[Given records Boundary: Start]

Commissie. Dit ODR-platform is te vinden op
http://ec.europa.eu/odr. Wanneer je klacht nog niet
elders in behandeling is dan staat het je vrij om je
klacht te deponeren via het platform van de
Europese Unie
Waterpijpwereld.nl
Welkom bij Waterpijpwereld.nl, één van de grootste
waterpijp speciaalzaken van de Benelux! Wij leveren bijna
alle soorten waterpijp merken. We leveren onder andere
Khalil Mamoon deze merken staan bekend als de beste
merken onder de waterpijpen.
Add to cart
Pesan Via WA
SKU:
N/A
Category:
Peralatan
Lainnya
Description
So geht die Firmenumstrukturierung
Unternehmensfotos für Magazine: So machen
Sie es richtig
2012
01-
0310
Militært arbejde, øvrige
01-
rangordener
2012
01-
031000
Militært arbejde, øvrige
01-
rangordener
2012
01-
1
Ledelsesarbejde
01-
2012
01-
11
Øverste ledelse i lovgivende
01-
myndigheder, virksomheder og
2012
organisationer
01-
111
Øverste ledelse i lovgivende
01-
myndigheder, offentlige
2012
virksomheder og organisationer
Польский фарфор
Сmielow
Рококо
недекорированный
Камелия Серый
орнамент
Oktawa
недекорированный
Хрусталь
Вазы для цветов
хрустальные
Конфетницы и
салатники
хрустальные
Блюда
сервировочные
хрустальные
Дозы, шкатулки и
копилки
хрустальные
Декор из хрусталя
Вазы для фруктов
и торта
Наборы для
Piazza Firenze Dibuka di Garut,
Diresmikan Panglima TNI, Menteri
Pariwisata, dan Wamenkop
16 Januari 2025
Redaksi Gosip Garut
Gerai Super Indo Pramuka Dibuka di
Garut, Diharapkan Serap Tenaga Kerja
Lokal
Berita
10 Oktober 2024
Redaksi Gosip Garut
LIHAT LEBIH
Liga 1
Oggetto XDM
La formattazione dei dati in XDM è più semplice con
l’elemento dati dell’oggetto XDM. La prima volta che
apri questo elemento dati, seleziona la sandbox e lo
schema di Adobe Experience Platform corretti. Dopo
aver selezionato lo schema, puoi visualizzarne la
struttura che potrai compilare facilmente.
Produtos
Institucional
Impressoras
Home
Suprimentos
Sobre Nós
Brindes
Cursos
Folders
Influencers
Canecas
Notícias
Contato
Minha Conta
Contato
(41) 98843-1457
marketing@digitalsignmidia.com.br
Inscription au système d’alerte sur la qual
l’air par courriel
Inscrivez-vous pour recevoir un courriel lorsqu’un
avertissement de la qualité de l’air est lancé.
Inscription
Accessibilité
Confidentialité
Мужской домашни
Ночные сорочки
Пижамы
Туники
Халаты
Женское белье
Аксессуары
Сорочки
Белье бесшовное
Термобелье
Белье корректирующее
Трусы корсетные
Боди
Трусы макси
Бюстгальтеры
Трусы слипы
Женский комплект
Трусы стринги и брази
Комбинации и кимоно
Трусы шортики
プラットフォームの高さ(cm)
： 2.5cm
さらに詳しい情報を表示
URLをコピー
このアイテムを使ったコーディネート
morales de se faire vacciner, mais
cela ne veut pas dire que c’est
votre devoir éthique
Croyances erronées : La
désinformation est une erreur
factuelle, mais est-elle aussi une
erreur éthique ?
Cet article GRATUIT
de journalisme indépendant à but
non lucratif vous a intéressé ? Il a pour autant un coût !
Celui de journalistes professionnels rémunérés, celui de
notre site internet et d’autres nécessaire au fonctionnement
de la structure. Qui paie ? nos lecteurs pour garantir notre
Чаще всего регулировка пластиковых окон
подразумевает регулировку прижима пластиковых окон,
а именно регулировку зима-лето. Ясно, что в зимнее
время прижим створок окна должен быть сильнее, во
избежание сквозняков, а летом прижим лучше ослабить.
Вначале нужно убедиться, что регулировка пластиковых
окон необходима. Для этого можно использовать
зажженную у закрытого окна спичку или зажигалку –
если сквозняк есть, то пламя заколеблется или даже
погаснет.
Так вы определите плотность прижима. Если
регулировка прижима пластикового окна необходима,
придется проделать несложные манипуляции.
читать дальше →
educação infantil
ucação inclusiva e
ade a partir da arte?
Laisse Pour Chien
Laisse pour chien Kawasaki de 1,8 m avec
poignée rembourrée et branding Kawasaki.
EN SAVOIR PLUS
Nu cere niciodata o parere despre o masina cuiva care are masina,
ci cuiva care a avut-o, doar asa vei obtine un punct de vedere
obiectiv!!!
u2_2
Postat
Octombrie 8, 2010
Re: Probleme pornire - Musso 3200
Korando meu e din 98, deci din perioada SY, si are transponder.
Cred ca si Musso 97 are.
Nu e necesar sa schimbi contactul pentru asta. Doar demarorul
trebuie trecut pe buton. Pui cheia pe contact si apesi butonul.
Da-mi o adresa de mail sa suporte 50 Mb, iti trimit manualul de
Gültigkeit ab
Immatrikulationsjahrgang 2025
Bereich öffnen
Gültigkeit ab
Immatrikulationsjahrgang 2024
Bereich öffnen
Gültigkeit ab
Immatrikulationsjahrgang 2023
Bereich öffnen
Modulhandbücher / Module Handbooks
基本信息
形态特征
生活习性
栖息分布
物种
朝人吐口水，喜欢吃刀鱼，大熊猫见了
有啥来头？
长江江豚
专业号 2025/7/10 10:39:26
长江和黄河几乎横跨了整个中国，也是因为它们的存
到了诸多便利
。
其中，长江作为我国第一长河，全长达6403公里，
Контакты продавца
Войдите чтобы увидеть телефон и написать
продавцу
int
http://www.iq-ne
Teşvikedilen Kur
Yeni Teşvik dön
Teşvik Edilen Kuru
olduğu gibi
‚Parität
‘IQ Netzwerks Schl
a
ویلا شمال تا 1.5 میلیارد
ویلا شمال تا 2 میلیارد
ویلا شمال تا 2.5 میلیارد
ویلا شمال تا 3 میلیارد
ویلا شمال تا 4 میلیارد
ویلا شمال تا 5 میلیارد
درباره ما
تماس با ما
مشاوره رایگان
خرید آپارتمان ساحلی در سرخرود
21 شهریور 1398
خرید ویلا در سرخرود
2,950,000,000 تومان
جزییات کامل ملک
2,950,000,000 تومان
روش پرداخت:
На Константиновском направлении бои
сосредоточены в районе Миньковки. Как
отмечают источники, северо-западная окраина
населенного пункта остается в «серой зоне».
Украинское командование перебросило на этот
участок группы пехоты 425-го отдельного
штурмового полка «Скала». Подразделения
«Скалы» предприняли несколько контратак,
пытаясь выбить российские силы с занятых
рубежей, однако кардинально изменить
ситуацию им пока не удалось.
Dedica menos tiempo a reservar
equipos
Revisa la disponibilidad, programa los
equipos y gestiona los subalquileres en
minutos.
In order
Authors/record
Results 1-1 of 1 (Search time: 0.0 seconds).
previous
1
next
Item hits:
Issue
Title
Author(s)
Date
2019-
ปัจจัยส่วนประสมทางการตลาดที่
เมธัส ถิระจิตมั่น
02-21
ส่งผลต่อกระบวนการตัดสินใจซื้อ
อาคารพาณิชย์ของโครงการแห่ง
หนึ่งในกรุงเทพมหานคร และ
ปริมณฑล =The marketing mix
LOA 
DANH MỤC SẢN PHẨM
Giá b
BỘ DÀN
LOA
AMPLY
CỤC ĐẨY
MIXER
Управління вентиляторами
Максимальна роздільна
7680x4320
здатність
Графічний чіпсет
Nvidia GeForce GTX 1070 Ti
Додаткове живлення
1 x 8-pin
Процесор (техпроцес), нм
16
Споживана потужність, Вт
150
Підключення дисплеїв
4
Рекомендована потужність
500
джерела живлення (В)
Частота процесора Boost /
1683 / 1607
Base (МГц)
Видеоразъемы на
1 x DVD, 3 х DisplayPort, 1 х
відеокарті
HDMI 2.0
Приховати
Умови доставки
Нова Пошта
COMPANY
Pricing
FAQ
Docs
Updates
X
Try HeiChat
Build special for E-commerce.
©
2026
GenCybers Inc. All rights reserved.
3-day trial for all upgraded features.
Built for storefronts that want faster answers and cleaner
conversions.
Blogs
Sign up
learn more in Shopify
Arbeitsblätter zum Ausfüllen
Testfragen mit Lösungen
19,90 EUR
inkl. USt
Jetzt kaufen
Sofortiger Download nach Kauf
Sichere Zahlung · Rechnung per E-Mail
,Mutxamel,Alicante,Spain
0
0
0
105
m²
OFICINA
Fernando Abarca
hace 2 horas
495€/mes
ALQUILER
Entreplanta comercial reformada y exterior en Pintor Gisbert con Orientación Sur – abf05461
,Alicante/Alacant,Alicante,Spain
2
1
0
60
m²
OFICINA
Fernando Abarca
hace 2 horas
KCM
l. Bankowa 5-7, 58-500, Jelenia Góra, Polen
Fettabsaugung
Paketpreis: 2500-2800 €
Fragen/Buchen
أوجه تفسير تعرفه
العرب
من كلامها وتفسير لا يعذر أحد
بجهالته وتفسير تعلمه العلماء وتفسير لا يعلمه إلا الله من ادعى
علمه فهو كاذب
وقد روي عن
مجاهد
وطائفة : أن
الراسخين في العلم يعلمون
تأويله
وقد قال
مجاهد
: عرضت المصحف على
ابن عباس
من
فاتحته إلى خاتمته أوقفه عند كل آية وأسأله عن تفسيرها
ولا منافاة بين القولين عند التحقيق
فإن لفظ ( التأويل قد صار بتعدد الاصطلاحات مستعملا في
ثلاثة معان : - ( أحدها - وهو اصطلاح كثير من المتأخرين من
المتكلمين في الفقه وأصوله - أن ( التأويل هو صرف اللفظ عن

[Given records Boundary: End]

• **Instruction**:
Gather up the lines containing the word "Spain" from these records and copy them.

• **Answer for the task**:
,Mutxamel,Alicante,Spain
,Alicante/Alacant,Alicante,Spain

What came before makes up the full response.